Dataset entries: Begin
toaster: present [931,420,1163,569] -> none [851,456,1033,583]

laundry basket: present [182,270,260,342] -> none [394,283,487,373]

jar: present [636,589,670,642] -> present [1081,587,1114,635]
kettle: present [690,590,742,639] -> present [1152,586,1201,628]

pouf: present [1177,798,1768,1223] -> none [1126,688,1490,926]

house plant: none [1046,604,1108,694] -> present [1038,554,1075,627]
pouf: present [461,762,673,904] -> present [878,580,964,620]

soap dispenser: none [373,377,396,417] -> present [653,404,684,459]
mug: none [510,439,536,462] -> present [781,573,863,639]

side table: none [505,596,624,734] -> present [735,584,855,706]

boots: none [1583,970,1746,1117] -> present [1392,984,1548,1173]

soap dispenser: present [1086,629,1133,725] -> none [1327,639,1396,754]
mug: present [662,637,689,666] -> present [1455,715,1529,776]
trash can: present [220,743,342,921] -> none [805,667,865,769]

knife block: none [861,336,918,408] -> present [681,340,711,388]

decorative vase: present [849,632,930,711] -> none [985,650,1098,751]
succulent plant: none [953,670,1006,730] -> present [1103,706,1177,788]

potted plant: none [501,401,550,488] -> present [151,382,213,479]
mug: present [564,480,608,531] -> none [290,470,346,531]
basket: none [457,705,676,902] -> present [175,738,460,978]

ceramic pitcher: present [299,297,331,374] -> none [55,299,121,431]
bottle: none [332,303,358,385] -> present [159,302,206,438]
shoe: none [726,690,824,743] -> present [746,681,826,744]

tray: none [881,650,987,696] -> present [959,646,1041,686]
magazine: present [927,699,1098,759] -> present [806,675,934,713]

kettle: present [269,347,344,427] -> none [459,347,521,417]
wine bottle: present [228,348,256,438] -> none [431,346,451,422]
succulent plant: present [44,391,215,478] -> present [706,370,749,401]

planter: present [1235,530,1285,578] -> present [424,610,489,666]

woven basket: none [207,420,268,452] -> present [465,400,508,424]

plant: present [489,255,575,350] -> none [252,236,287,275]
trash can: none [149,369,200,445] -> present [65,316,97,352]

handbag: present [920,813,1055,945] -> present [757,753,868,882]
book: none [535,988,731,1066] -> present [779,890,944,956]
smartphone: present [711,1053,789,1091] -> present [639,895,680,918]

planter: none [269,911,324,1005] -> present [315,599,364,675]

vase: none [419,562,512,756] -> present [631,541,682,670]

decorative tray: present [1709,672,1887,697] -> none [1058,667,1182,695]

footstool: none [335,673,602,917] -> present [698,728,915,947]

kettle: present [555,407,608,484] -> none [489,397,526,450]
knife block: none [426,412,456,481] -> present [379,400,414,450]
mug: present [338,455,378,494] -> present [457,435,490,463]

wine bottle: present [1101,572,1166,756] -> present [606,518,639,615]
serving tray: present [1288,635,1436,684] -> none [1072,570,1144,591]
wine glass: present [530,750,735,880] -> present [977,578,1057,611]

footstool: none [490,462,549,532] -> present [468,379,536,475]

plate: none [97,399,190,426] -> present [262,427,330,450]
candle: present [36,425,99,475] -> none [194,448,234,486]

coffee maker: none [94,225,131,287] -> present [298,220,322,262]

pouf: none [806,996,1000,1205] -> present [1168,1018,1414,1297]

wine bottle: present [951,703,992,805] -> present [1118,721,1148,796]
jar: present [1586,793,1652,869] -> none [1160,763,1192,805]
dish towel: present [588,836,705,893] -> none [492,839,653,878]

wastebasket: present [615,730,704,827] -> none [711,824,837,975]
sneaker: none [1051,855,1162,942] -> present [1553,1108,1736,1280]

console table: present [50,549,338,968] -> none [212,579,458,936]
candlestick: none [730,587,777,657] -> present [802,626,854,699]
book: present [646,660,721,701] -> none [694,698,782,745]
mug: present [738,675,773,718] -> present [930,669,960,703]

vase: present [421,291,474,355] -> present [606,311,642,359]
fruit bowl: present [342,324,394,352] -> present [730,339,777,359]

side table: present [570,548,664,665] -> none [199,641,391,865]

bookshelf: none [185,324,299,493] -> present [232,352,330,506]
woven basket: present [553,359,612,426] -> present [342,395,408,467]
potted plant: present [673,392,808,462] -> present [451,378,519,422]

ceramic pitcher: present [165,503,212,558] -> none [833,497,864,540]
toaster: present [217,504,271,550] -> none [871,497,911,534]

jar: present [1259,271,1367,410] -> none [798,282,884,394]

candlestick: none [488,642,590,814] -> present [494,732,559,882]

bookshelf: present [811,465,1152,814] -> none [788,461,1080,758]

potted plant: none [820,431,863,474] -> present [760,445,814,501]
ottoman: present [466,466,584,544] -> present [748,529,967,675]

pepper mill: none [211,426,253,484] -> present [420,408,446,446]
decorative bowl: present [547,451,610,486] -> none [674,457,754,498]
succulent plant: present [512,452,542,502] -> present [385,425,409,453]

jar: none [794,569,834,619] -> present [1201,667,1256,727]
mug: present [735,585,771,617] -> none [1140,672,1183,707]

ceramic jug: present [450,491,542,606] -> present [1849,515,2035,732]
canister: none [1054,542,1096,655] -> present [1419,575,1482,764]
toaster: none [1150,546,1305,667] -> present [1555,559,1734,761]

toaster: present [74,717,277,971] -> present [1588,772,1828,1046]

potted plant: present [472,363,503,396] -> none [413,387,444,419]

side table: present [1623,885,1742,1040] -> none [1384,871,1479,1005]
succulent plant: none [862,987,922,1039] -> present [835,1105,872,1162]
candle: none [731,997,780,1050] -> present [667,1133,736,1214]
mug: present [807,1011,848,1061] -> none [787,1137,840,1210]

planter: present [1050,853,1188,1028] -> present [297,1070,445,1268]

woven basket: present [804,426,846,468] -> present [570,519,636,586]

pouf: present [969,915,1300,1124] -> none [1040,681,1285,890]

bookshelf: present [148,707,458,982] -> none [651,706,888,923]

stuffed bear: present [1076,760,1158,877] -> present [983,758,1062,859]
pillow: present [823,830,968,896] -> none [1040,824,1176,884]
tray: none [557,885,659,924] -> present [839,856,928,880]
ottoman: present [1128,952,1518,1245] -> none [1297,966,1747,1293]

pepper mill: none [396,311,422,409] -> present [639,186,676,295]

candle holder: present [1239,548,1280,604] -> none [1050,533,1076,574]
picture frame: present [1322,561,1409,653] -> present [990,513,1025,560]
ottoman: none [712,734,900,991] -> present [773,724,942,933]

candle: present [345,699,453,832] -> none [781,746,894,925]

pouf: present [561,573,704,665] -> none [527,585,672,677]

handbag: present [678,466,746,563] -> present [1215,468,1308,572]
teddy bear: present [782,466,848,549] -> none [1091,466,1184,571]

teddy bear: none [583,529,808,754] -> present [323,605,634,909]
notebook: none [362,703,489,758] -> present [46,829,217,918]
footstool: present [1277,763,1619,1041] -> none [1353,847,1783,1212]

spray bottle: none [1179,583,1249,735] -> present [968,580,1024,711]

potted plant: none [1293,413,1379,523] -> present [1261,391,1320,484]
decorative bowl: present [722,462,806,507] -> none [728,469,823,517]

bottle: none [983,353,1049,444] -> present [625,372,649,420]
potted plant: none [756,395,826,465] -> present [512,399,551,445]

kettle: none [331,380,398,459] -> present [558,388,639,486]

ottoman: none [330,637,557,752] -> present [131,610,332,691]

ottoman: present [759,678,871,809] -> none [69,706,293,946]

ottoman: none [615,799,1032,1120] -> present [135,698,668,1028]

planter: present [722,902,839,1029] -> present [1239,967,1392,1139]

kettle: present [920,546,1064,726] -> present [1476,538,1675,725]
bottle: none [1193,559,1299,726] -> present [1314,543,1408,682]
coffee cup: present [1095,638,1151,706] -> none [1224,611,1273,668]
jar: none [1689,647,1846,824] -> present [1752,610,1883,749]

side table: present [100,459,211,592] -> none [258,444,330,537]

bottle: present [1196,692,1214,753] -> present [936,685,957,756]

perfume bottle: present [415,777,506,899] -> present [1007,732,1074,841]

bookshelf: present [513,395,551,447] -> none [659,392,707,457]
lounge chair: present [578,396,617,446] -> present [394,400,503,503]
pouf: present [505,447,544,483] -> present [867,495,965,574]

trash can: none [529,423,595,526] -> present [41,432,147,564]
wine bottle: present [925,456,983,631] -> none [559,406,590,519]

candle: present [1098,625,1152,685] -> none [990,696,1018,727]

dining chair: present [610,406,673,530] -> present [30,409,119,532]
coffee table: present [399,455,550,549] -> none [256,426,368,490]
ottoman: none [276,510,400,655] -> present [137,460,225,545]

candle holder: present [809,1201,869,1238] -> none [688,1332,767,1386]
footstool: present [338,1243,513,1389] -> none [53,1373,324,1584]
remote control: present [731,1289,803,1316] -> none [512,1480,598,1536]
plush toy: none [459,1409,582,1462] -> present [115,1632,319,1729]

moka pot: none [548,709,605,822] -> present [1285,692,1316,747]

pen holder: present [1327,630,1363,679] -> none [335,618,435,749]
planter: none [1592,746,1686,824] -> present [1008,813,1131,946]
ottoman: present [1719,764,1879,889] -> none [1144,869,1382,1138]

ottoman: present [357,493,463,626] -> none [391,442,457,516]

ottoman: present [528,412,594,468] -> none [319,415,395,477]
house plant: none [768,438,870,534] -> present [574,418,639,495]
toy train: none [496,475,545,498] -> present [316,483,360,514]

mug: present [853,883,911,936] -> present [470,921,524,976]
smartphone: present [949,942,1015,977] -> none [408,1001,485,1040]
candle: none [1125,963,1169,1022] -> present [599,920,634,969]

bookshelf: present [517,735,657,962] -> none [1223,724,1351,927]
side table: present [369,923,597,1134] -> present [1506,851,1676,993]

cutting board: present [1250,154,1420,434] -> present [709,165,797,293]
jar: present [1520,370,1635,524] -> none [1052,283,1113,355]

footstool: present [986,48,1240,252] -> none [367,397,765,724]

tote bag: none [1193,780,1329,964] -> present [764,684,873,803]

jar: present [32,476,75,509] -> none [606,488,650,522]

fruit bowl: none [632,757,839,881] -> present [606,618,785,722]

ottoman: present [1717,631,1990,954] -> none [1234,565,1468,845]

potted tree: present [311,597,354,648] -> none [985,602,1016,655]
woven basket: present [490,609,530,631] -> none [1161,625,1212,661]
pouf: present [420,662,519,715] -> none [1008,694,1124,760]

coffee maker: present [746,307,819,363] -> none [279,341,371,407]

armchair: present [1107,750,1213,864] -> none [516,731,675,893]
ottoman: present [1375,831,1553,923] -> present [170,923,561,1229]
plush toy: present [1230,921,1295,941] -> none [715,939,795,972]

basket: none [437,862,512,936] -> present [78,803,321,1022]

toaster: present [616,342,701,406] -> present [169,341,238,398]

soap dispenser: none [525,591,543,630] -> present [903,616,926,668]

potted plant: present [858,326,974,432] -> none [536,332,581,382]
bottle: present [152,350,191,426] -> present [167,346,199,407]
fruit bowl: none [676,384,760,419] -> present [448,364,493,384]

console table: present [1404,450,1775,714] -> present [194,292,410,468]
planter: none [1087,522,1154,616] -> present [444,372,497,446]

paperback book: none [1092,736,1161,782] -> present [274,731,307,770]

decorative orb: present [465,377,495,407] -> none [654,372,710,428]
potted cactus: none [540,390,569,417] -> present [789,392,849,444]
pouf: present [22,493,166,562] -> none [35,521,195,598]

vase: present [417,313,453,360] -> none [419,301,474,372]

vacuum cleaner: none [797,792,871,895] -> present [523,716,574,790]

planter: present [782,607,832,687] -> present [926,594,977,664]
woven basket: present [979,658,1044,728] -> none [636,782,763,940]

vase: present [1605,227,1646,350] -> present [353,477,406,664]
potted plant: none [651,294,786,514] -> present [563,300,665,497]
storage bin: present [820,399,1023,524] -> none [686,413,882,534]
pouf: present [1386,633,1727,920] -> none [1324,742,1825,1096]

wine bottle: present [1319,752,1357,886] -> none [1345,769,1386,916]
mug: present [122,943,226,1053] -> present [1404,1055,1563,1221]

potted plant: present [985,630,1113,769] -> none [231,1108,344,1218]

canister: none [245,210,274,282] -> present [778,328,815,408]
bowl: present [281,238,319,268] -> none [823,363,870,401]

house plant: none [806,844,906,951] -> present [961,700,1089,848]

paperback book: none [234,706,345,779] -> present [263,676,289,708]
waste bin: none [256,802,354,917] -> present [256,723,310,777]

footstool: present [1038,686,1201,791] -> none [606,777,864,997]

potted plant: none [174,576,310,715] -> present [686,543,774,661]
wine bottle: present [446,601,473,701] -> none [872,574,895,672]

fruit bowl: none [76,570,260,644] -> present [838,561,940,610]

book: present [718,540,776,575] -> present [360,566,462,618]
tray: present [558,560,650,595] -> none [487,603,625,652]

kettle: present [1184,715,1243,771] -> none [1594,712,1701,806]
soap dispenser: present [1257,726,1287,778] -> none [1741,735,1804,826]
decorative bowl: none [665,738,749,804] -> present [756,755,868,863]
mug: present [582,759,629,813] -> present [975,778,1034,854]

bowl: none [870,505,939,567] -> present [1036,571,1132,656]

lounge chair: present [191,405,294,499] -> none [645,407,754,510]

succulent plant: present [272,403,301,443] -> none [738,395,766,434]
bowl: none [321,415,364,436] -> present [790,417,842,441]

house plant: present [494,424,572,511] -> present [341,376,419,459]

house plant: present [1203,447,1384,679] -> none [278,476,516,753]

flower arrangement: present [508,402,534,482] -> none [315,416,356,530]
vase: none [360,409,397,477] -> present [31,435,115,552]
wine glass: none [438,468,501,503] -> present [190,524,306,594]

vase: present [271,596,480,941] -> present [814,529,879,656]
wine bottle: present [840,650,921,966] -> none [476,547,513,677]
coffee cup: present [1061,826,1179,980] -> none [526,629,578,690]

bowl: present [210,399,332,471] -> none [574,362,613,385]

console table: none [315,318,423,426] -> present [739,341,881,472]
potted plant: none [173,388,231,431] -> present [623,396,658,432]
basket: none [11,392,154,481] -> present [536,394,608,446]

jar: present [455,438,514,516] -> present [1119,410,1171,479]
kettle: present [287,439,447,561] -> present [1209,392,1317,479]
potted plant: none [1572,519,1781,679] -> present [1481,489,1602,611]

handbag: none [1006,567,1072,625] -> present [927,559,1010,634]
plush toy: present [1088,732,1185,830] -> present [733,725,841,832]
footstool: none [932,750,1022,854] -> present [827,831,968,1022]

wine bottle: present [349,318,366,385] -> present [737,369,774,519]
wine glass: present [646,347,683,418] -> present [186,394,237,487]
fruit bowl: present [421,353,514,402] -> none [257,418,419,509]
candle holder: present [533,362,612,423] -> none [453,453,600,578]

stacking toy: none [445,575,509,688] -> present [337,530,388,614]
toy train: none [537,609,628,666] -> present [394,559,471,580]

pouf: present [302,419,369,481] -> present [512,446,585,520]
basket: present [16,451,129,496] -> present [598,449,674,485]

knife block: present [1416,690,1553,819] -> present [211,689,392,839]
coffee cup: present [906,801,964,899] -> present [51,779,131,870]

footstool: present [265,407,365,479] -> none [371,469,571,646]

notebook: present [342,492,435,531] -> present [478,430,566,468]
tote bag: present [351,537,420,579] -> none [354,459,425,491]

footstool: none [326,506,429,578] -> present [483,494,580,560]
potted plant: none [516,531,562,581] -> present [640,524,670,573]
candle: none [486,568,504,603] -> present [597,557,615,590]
Dataset entries: End
◆ Your objective
All lines from the start of the entries through the line where "decorative vase: present" sits should be duplicated exactly, with nothing else in the output.

◆ Result of this task
toaster: present [931,420,1163,569] -> none [851,456,1033,583]

laundry basket: present [182,270,260,342] -> none [394,283,487,373]

jar: present [636,589,670,642] -> present [1081,587,1114,635]
kettle: present [690,590,742,639] -> present [1152,586,1201,628]

pouf: present [1177,798,1768,1223] -> none [1126,688,1490,926]

house plant: none [1046,604,1108,694] -> present [1038,554,1075,627]
pouf: present [461,762,673,904] -> present [878,580,964,620]

soap dispenser: none [373,377,396,417] -> present [653,404,684,459]
mug: none [510,439,536,462] -> present [781,573,863,639]

side table: none [505,596,624,734] -> present [735,584,855,706]

boots: none [1583,970,1746,1117] -> present [1392,984,1548,1173]

soap dispenser: present [1086,629,1133,725] -> none [1327,639,1396,754]
mug: present [662,637,689,666] -> present [1455,715,1529,776]
trash can: present [220,743,342,921] -> none [805,667,865,769]

knife block: none [861,336,918,408] -> present [681,340,711,388]

decorative vase: present [849,632,930,711] -> none [985,650,1098,751]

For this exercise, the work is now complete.